Rosan menegaskan, pihaknya menerima semua masukan apa pun bentuknya dan berterima kasih atas semua masukan tersebut. Meski demikian, ia pun menegaskan, seluruh tim, begitu pula Prabowo dan Gibran, akan terus memunculkan kampanye positif sehingga pemilu tetap berjalan dengan baik.
Bagaimana terus memperbaiki diri kita, meningkatkan penyempurnaan dan juga terus berusaha menjadi diri yang lebih baik.
Sekretaris TKN Prabowo-Gibran Nusron Wahid menambahkan, pihaknya mengapresiasi hasil survei Charta Politika Indonesia. Ia pun menganggap apa yang terpotret dalam survei tersebut sebagai masukan bagi timnya sehingga bisa bekerja lebih keras lagi.

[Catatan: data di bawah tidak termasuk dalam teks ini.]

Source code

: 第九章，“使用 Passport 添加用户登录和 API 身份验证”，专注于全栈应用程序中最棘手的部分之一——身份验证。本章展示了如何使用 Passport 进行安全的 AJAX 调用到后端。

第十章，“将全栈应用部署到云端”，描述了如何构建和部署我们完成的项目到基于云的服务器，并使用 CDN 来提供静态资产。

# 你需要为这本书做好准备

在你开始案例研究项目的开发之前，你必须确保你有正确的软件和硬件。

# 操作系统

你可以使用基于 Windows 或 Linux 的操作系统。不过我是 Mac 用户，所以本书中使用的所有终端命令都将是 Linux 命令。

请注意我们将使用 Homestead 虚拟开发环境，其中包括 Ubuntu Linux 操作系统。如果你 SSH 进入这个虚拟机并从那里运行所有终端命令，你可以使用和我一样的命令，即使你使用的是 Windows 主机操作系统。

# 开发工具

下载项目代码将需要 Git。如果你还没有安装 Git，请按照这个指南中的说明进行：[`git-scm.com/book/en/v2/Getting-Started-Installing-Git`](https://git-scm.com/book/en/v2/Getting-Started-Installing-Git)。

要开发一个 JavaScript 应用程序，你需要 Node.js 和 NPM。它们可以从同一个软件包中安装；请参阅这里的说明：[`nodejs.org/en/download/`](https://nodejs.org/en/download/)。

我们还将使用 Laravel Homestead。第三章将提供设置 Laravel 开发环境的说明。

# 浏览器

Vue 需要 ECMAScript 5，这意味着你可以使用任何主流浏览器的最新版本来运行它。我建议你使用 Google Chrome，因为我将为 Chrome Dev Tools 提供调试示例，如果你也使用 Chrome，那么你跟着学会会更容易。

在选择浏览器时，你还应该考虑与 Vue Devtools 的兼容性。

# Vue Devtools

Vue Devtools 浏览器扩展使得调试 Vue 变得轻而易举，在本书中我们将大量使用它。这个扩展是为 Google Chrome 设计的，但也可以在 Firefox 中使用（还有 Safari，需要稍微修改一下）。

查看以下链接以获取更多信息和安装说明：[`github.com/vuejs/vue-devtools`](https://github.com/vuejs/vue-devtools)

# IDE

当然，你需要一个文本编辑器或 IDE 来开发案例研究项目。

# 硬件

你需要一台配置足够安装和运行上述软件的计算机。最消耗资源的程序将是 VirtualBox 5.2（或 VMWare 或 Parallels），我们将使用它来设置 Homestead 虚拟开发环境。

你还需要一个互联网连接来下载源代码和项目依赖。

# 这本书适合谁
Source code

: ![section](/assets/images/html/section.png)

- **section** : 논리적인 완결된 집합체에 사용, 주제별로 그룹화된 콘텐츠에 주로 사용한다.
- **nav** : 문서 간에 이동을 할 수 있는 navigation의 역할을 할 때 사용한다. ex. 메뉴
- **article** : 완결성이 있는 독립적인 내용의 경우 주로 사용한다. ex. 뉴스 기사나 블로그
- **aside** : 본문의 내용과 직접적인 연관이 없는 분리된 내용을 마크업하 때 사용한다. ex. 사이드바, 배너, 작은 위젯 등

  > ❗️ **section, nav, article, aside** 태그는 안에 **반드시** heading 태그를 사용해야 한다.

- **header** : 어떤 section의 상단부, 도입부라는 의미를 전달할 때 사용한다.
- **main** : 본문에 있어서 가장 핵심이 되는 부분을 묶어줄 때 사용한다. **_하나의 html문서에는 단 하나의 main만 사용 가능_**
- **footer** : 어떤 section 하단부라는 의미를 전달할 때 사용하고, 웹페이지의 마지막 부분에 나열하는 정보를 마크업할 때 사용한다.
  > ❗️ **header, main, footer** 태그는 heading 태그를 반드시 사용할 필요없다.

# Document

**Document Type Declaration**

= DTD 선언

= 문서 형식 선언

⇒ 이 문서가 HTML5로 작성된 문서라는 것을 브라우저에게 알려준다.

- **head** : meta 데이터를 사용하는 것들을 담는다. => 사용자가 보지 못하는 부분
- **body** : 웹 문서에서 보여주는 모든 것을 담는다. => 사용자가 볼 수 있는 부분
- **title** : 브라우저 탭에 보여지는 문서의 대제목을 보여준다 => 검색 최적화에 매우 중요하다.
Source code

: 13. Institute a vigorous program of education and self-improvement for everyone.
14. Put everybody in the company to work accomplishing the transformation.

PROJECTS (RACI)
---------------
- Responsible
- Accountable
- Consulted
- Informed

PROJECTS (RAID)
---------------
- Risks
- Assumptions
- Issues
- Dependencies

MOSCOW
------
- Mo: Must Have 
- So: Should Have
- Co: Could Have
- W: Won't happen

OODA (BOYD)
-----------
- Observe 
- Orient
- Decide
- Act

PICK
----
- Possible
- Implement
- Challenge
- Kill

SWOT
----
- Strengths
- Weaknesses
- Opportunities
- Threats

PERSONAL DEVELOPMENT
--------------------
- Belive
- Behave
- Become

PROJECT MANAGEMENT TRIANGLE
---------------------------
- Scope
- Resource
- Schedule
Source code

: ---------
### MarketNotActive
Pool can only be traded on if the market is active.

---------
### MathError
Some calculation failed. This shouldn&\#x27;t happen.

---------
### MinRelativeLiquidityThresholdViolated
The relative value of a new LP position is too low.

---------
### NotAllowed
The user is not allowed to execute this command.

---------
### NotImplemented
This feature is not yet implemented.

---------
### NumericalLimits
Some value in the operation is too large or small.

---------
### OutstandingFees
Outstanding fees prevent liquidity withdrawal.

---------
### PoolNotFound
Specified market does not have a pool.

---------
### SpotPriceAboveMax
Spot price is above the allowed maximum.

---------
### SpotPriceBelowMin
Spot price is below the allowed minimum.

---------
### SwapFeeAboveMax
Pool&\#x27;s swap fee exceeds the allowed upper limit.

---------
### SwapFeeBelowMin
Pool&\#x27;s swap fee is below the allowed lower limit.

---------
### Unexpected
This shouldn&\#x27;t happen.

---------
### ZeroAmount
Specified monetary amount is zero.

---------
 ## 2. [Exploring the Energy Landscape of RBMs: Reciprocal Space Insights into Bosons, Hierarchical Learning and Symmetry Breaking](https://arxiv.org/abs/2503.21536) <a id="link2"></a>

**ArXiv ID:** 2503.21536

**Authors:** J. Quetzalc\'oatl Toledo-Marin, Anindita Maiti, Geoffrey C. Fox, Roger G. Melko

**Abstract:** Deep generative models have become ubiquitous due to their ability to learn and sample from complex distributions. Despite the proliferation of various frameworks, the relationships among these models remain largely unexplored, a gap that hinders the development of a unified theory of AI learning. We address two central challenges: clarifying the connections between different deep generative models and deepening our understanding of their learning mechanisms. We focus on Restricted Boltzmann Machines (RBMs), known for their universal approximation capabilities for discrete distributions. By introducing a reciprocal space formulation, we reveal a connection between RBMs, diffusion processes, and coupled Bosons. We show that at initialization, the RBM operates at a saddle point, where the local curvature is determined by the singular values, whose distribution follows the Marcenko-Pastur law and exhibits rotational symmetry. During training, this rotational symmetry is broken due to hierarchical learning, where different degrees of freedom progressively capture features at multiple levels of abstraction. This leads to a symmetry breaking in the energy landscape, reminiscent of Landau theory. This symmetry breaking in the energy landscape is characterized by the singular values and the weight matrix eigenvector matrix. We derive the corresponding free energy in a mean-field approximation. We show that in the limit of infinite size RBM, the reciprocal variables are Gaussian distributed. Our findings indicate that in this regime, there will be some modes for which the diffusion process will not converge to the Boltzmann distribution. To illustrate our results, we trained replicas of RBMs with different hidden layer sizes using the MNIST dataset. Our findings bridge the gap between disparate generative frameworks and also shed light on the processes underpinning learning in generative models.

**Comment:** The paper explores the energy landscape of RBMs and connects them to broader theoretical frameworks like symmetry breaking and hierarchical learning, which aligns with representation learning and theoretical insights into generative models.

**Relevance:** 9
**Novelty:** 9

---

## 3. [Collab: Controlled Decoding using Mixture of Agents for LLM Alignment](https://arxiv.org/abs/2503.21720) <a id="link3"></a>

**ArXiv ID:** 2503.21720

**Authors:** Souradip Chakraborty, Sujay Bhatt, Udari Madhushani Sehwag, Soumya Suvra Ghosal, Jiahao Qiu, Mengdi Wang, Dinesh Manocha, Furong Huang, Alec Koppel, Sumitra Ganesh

Namun, ia tidak ingin terus terpaku dengan hasil survei. Ia mengibaratkan survei itu sebagai seperti hasil diagnosis penyakit. ”Namanya survei, kan, ibarat ada orang mendiagnosis penyakit kita ada di sini, penyakit jantung, ya, sudah tinggal kita cari obatnya saja sakit jantung,” katanya.
Kerja keras agar meluas
Ketua DPP Partai Nasdem Effendi Choirie bersyukur atas capaian elektabilitas Anies-Muhaimin saat ini. Ia justru melihat dari hari ke hari dukungan terhadap Anies-Muhaimin semakin meluas dari perkotaan hingga ke perdesaan.
”Jadi, untuk naik (elektabilitas) terus, ya, kami kerja keras. Dukungan kami rasakan semakin meluas, melebar ke seluruh Nusantara. Semula mungkin hanya di kota-kota, sekarang sampai ke desa-desa. Alhamdulillah,” kata Effendi.
Baca Juga: Ganjar Melamar Anak Muda di Bandung agar Melek Politik
Apalagi, pada Senin Nasdem menerima kunjungan dari mantan Ketua Umum Pimpinan Pusat Muhammadiyah Din Syamsuddin di Nasdem Tower, Jakarta. Din dalam kesempatan yang sama juga menyatakan dukungan terhadap Anies-Muhaimin.
Jadi, untuk naik (elektabilitas) terus, ya, kami kerja keras. Dukungan kami rasakan semakin meluas, melebar ke seluruh Nusantara.
Effendi berharap, dengan kehadiran Din bersama sejumlah tokoh pimpinan organisasi masyarakat Islam ini, dukungan terhadap Anies-Muhaimin akan semakin meluas. ”Kami meyakini, ke depan dukungan kepada Anies-Muhaimin semakin luar biasa,” ucapnya.